I didnt know how Lily Williams knew to tell my grandmother I would come to no good, because she didnt have any children herself, or even nieces and nephews. She was tough old shanty Irish, a weedy, little thing, maybe ninety-five pounds, with a thin face and wavy white hair pinned up behind her head. She earned extra money fabricating flowers out of gossamer petals of silk for a Manhattan milliner. Sometimes she let me help her wire the flowers to their stems. One day, when I was eleven years old, Lily stopped talking to me because I was fresh to her. I never realized before that someone could ignore you, as if you didnt exist anymore, even if you spoke to them; they would look the other way or through you.
Dodie Berkowitz was leaning back on the lingerie counter, a string bean with a small belly, chain-smoking Parliaments, holding her cigarettes pointed up in the air like a stick of chalk. She had pretty green eyes, but she was pockmarked, slow to smile, and dour, always tattling on me to Katherine.

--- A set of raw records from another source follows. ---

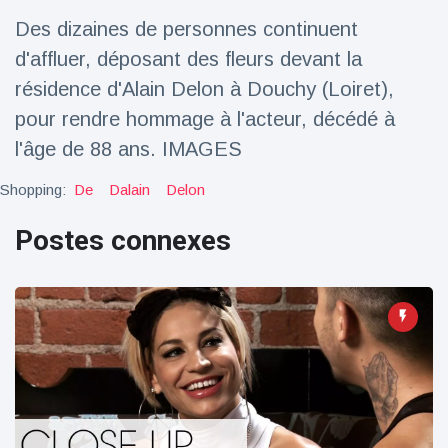
Des dizaines de personnes continuent
Voyage et aventure
(77)
d'affluer, déposant des fleurs devant la
résidence d'Alain Delon à Douchy (Loiret),
Dernières nouvelles
pour rendre hommage à l'acteur, décédé à
l'âge de 88 ans. IMAGES
2023 Citroën
ë-C3 Reveal
Shopping:
De
Dalain
Delon
18 March
37
Points de vue
Postes connexes
Ferrari SP-8 -
Le Roadster
dérivé de la
18 March
23
F8 Spider est
Points de vue
le dernier
One-Off de
Lotus dévoile
Maranello
Emeya, sa
première
18 March
23
Hyper-GT
Points de vue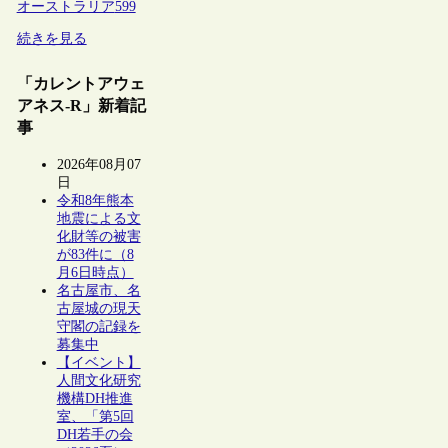
オーストラリア
599
続きを見る
「カレントアウェ
アネス-R」新着記
事
2026年08月07
日
令和8年熊本
地震による文
化財等の被害
が83件に（8
月6日時点）
名古屋市、名
古屋城の現天
守閣の記録を
募集中
【イベント】
人間文化研究
機構DH推進
室、「第5回
DH若手の会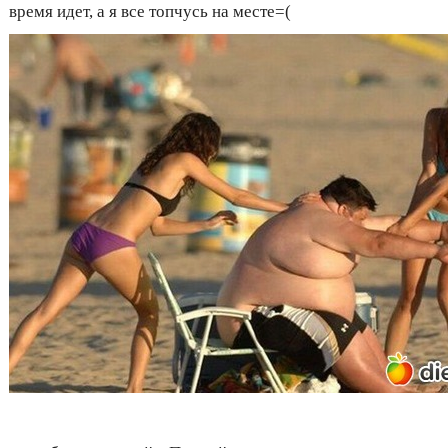
время идет, а я все топчусь на месте=(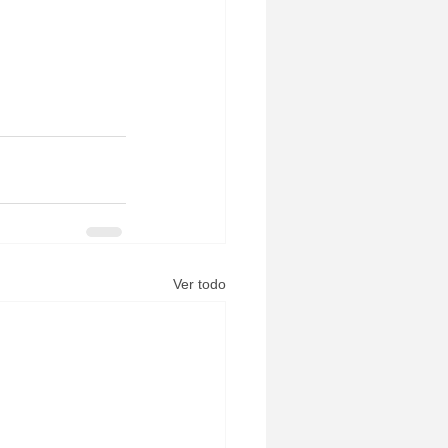
Ver todo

My only saleslady friend, Fat Anna, was doing the Crostix behind the sewing machine. She regularly wore the black raiment of an Italian widow, although her husband, a plumber named Angelo, was alive and well. She hugged me with her hammy arms when she saw me, and gave the top of my head a kiss. She said novenas for me at church, and it made me feel important that anyone was praying for me. Fat Anna was the only one who would care. The others would be secretly glad, their faces set in deep satisfaction that they had been right all alongI had come to no good.
I stepped back and considered myself in the mirror. No strapping high school freshman here. I was pale and pudgy, and I had tortured my mess of wavy strawberry blond hair into a perfect inch-high pompadour, hardened in place with thick white hair cream, like plaster of Paris. I had meticulously doctored an inflamed whitehead under my bottom lip with Clearasil, so I wouldnt be embarrassed when they found me. I was also spiffed up for the occasion, new clothes, slacks and sweater in shades of forest green, the big retail color of the season.
I moved closer to my reflection until my breath condensed on the glass and I tasted it with my tongue, one lick, two licks, cold and salty, and I concentrated deeply into the eyes of the boy in the mirror and tried to will another boy out of me, like the spirits that stepped out of dead bodies in the movies, only this boy would tell me if I could grow up, or maybe it was the boy who was pushing the lawnmower in Lynbrook who would grow up for me. Maybe I had the whole thing backwards, maybe I should go into the mirror, and then I would be him.